§ **EXERCISE DATA**:
────────
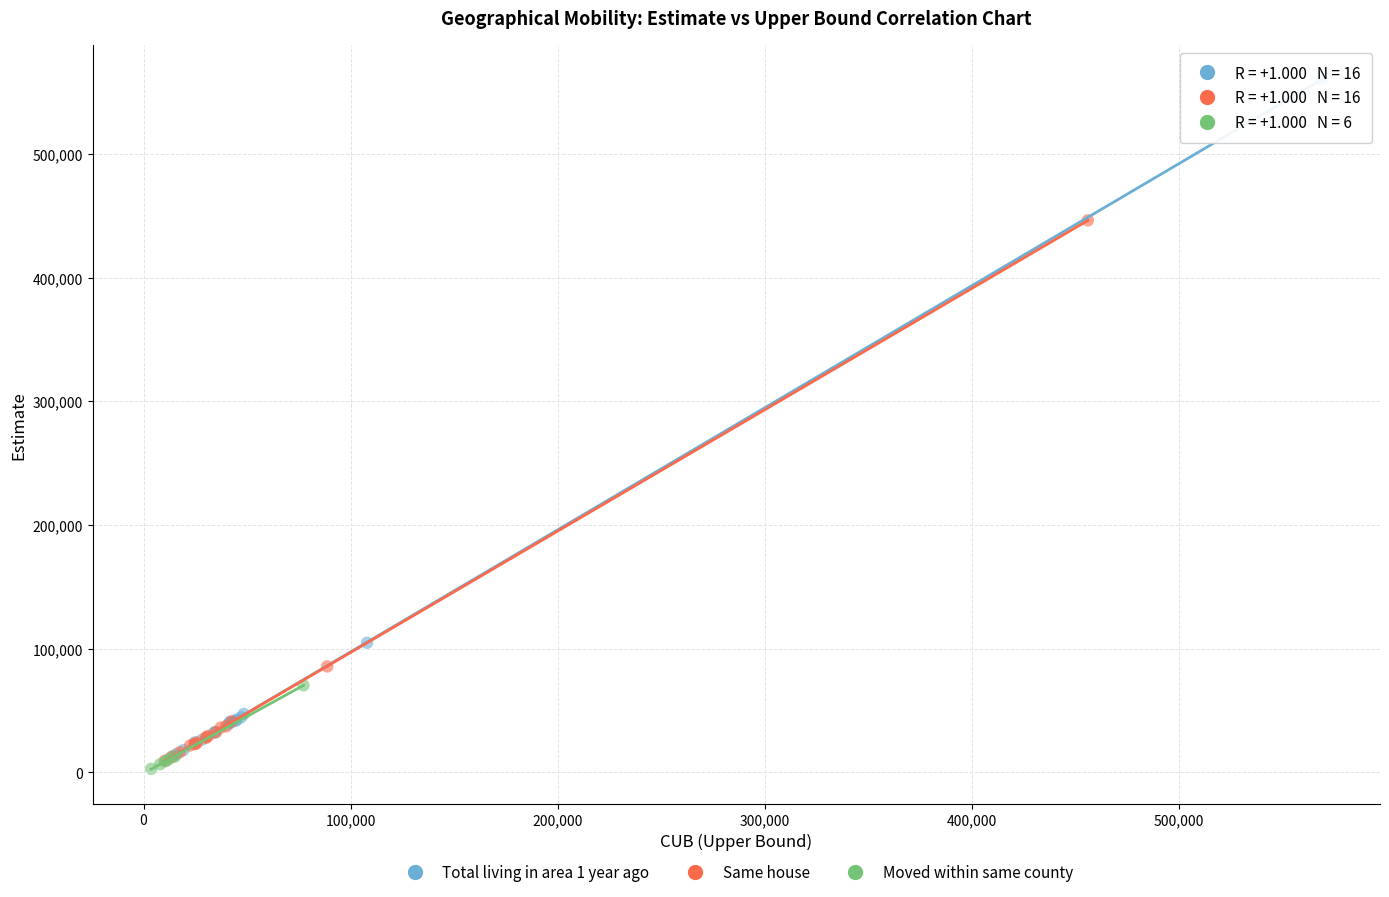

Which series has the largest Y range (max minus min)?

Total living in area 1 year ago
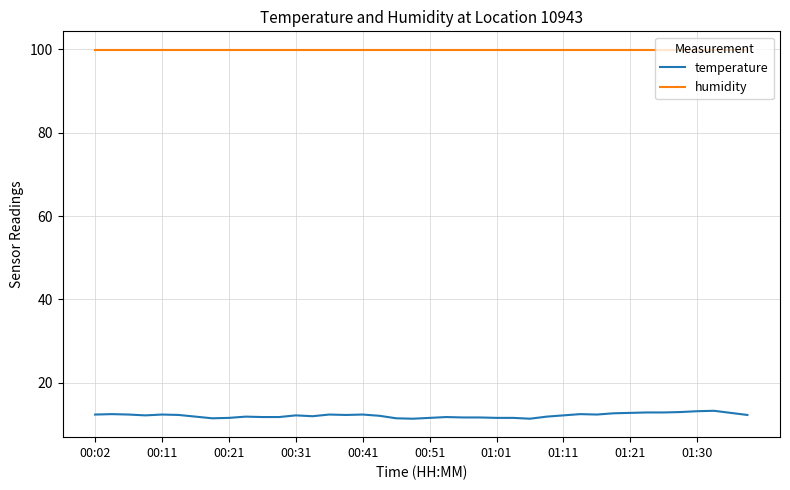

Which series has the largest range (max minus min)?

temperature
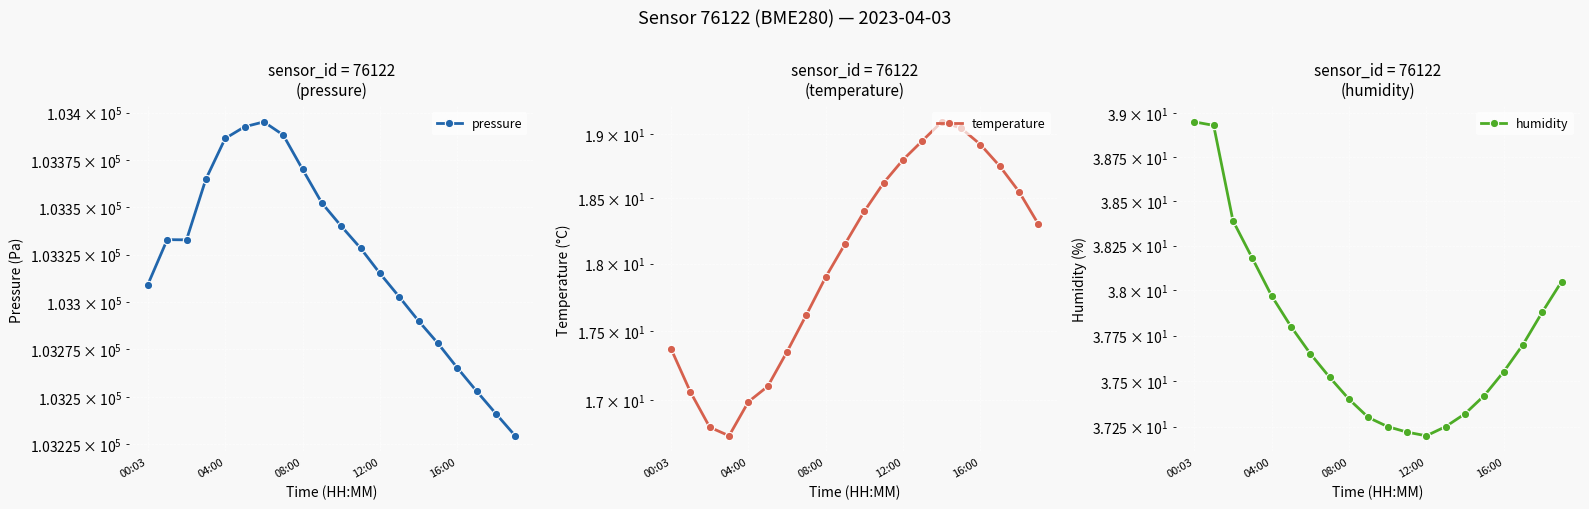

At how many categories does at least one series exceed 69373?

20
────────
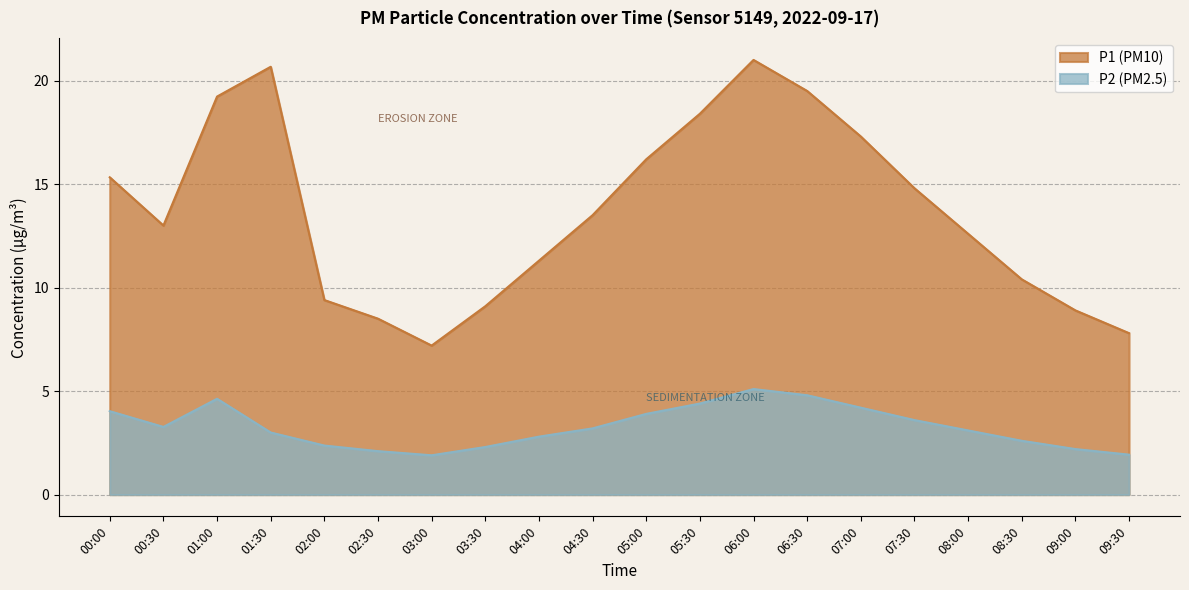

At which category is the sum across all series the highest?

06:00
────────
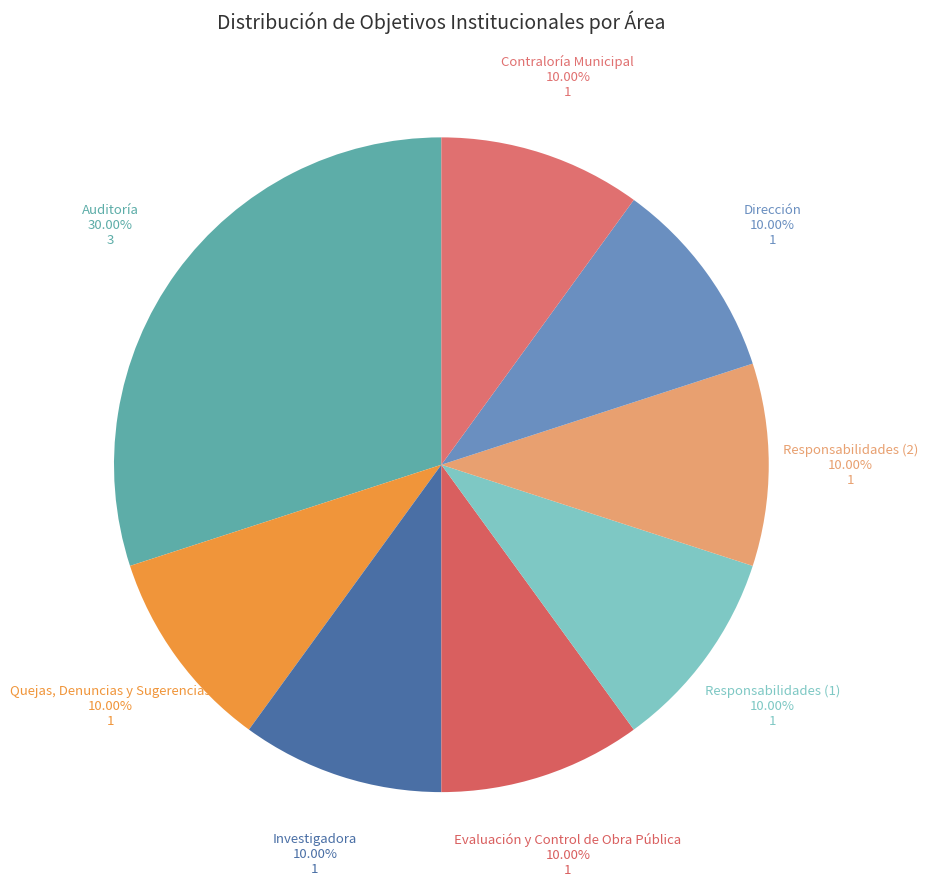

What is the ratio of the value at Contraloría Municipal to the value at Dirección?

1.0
────────
§ **YOUR TASK**: Report every line in the entries that contains the word "range".

§ **ANSWER TO THIS TASK**:
Which series has the largest Y range (max minus min)?
Which series has the largest range (max minus min)?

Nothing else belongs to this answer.